Points sent to Google (day of week and hour)

loc_heat <- loc_df[, .(N = .N), by=.(wday, hour)]
ggplot(loc_heat, aes(x=hour, y=wday, fill=N)) +
  geom_tile(color='white', size=0.1) +
  scale_fill_viridis()

heatmap_points_sent

Where I played Pokemon Go

The geospatial map was somewhat humorous. The high density areas are locations of Pokemon Go gyms. Our family spent significant time playing the game while our son went through a Pokemon phase.
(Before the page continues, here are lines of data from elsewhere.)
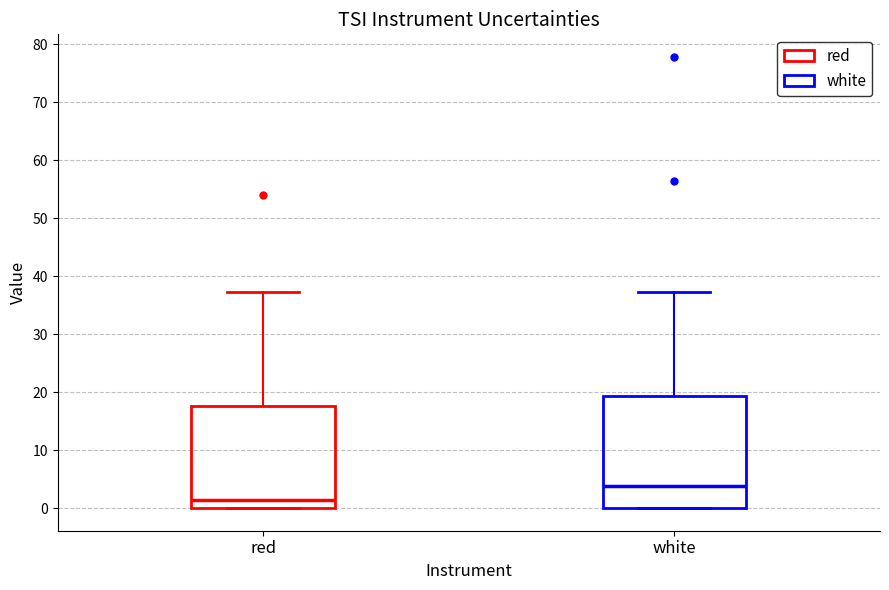

Where is the lower edge of the box for white on the y-axis? The values are not printed on the chart, so give them approximately, as read against the axis.

0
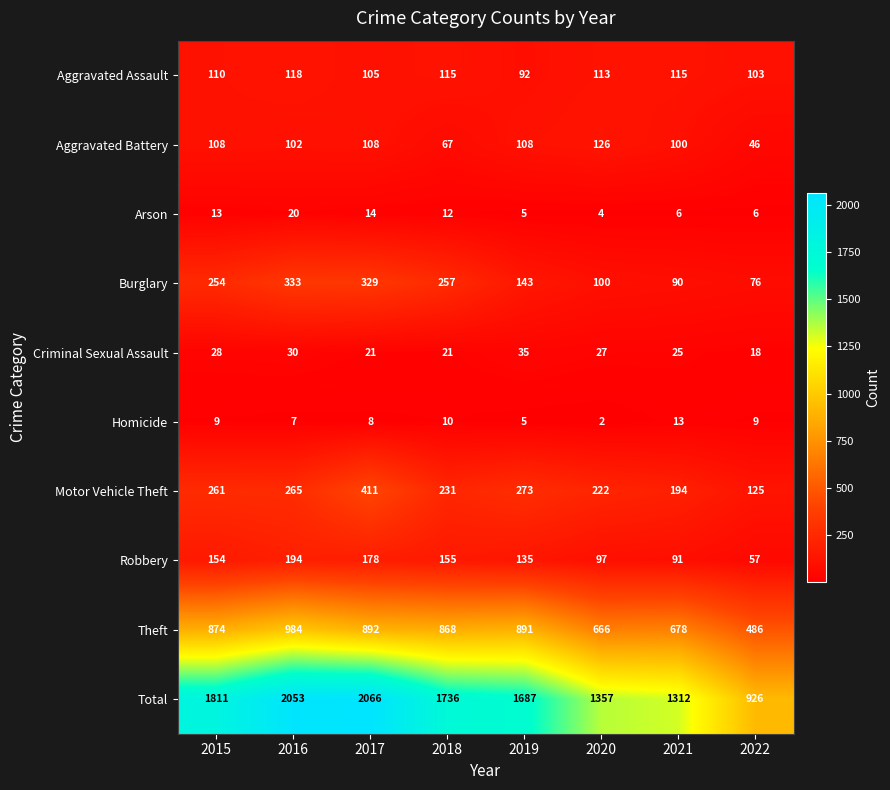

What value does the Aggravated Battery series have at 2019, to the nearest 10?

110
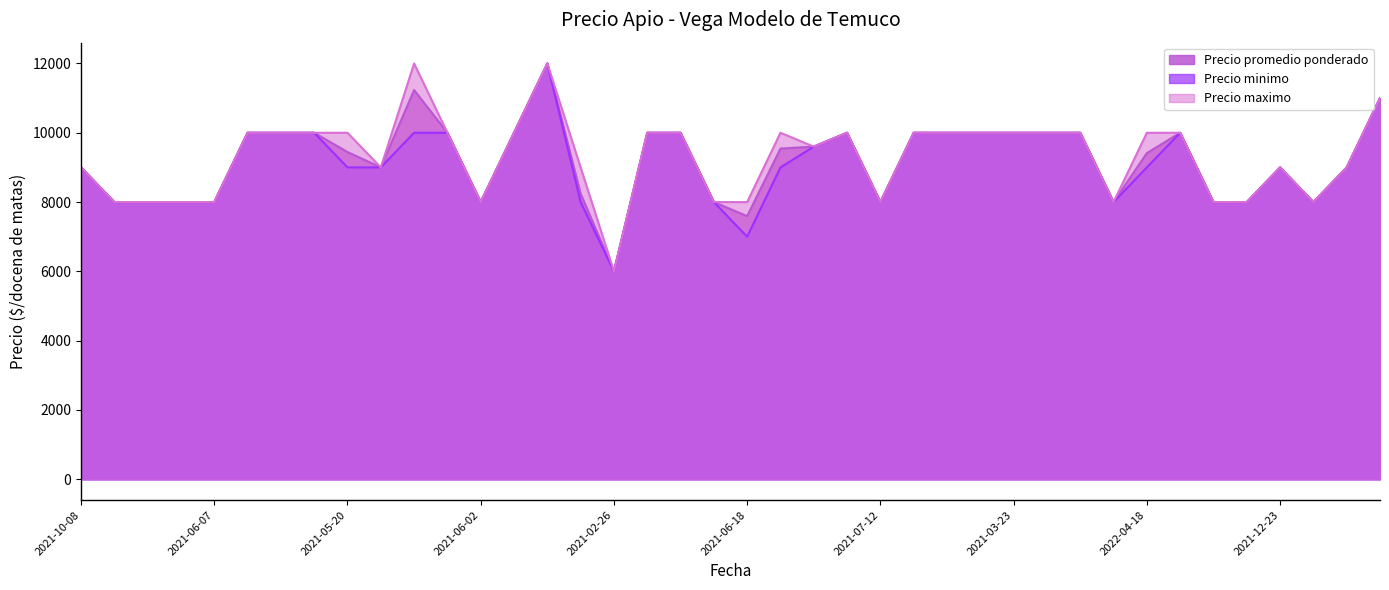

Rank the series at 2022-01-24 from highest to lowest value.

Precio promedio ponderado, Precio minimo, Precio maximo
honolulu <- get_map(location = 'Honolulu', zoom=12)
ggmap(honolulu) +
  geom_density2d(data=loc_df, aes(x=lon, y=lat), size = 0.2) +
  stat_density2d(data=loc_df, aes(x=lon, y=lat, fill=..level.., alpha=..level..),
                 size=0.01, bins=16, geom = "polygon") +
  scale_fill_viridis() +
  scale_alpha(range = c(0, 0.3), guide = FALSE) +
  geom_point(data=loc_df, aes(x=lon, y=lat), alpha=0.0025, color='red') +
  theme(legend.position = "right") +
  labs(
    x = "Longitude",
    y = "Latitude",
    title = "Historical points",
    subtitle = "Honolulu, HI",
    caption = "\nDensity map")

density_map

My commute route

As you can see, I tend to stay near where I reside. This data was very accurate in terms of extrapolating commute pattern due to working days versus weekends.

ggmap(aiea) +
  geom_point(data=loc_df[!date %in% holidays & month==12,], aes(x=lon, y=lat, color=velocity), alpha=0.3) +
  theme(legend.position = 'right') +
  facet_wrap(~wday) +
  labs(
    x = 'Longitude',
    y = 'Latitude',
    title = 'Historical points',
    subtitle = 'Honolulu, HI',
    caption = '\nPlot map') +
  theme(axis.text.x=element_text(angle = -90, hjust = 0))

point_map_velocity

What did I do at Ka Makana Alii mall

The four separate clusters reconcile with real events. The right-most cluster is due to having dinner with in-laws at California Pizza Kitchen. The higher density of points is probably correlated with the longer duration spent at that location. The cluster near Bath and Body Works was due to my partner spending a lot of time at the store over the Christmas holidays purchasing gifts. I also spent an entire morning having coffee with a friend at Coffee Bean and Tea Leaf near by. The top left-most cluster is where I got a hair-cut at Supercuts and the cluster to the bottom-left is mainly due to being the most common entryway I take when entering this mall. Okay. Officially creeped out.

ggmap(aiea) +
  geom_point(data=loc_df[!date %in% holidays & month==12,], aes(x=lon, y=lat, color=velocity), alpha=0.3) +
  theme(legend.position = 'right') +
  facet_wrap(~wday) +
  labs(
    x = 'Longitude',
    y = 'Latitude',
    title = 'Historical points',
    subtitle = 'Honolulu, HI',
    caption = '\nPlot map') +
  theme(axis.text.x=element_text(angle = -90, hjust = 0))

point_map_velocity

Conclusion

There are other ways to slice-and-dice the data; however, further extrapolation started to feel a little “too close to home”. Nonetheless, the code provided here should be more than sufficient to give you the heebie-jeebies.